__EXERCISE REQUIREMENTS__
Copy each line from the listing below where the word "ÁREAS" shows up.

__RECORD EXTRACTS__
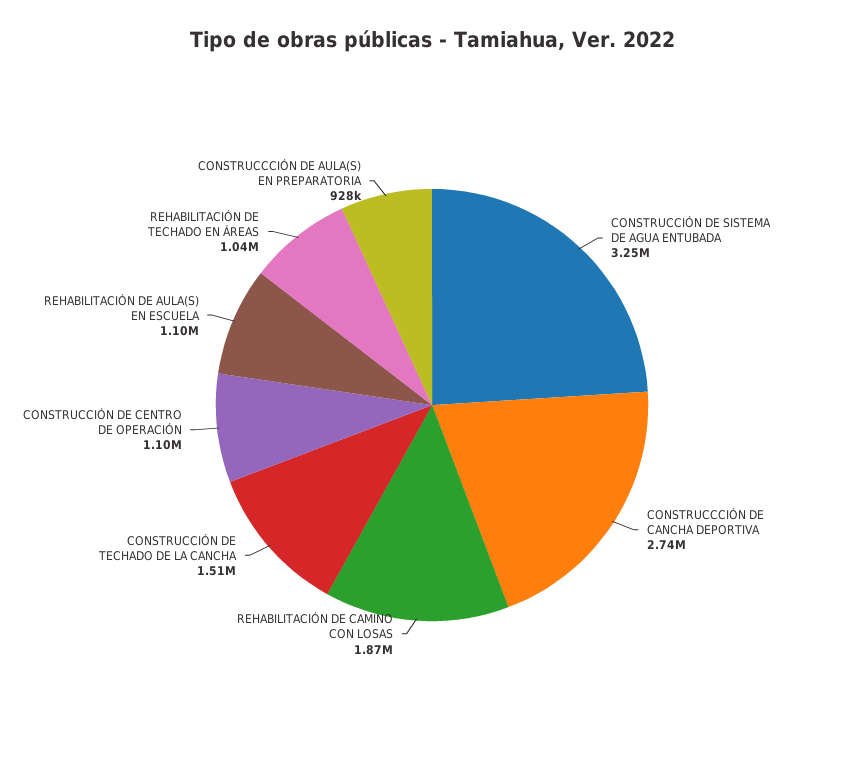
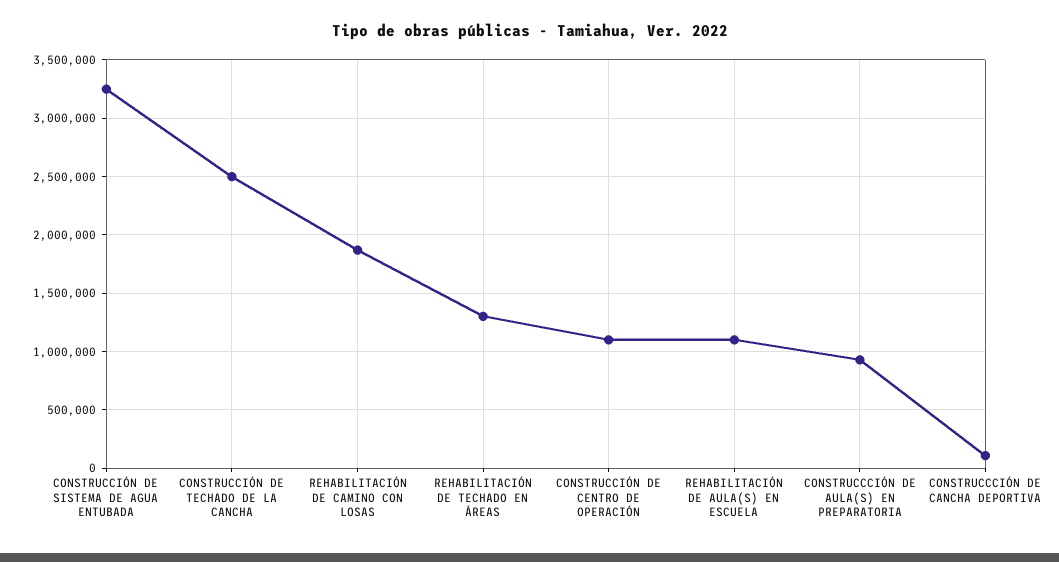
  {
    "CONSTRUCCIÓN DE SISTEMA DE AGUA ENTUBADA": 3250000,
-   "CONSTRUCCCIÓN DE CANCHA DEPORTIVA": 2740000,
+   "CONSTRUCCCIÓN DE CANCHA DEPORTIVA": 100000,
    "REHABILITACIÓN DE CAMINO CON LOSAS": 1870000,
-   "CONSTRUCCIÓN DE TECHADO DE LA CANCHA": 1510000,
+   "CONSTRUCCIÓN DE TECHADO DE LA CANCHA": 2500000,
    "CONSTRUCCIÓN DE CENTRO DE OPERACIÓN": 1100000,
    "REHABILITACIÓN DE AULA(S) EN ESCUELA": 1100000,
-   "REHABILITACIÓN DE TECHADO EN ÁREAS": 1040000,
+   "REHABILITACIÓN DE TECHADO EN ÁREAS": 1300000,
    "CONSTRUCCCIÓN DE AULA(S) EN PREPARATORIA": 928000
  }

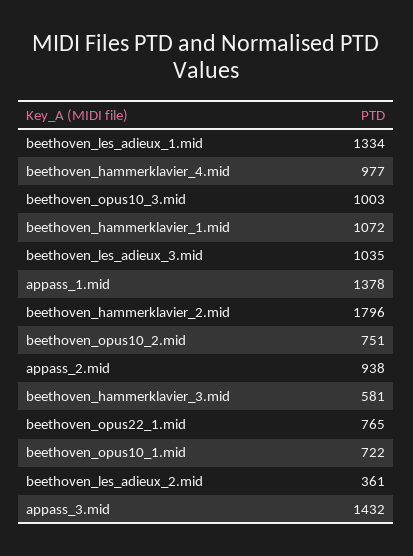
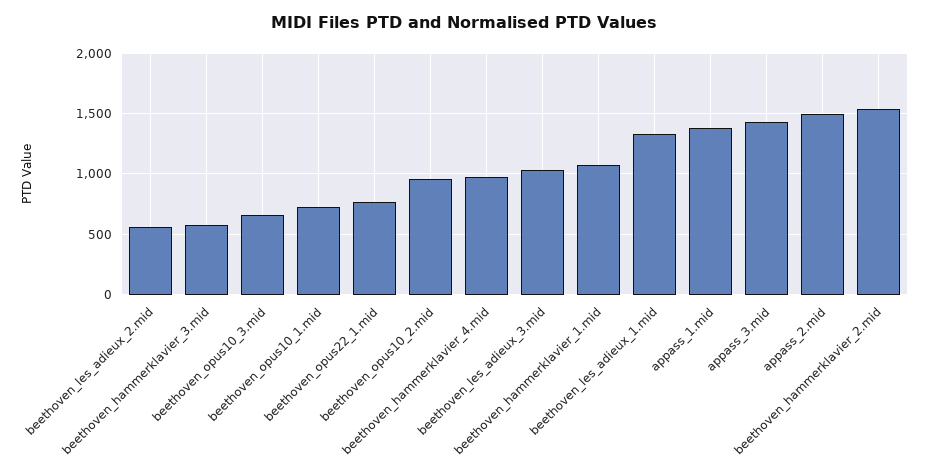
  {
    "beethoven_les_adieux_1.mid": 1334,
    "beethoven_hammerklavier_4.mid": 977,
-   "beethoven_opus10_3.mid": 1003,
+   "beethoven_opus10_3.mid": 650,
    "beethoven_hammerklavier_1.mid": 1072,
    "beethoven_les_adieux_3.mid": 1035,
    "appass_1.mid": 1378,
-   "beethoven_hammerklavier_2.mid": 1796,
+   "beethoven_hammerklavier_2.mid": 1550,
-   "beethoven_opus10_2.mid": 751,
+   "beethoven_opus10_2.mid": 950,
-   "appass_2.mid": 938,
+   "appass_2.mid": 1500,
    "beethoven_hammerklavier_3.mid": 581,
    "beethoven_opus22_1.mid": 765,
    "beethoven_opus10_1.mid": 722,
-   "beethoven_les_adieux_2.mid": 361,
+   "beethoven_les_adieux_2.mid": 550,
    "appass_3.mid": 1432
  }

__TASK OUTPUT__
-   "REHABILITACIÓN DE TECHADO EN ÁREAS": 1040000,
+   "REHABILITACIÓN DE TECHADO EN ÁREAS": 1300000,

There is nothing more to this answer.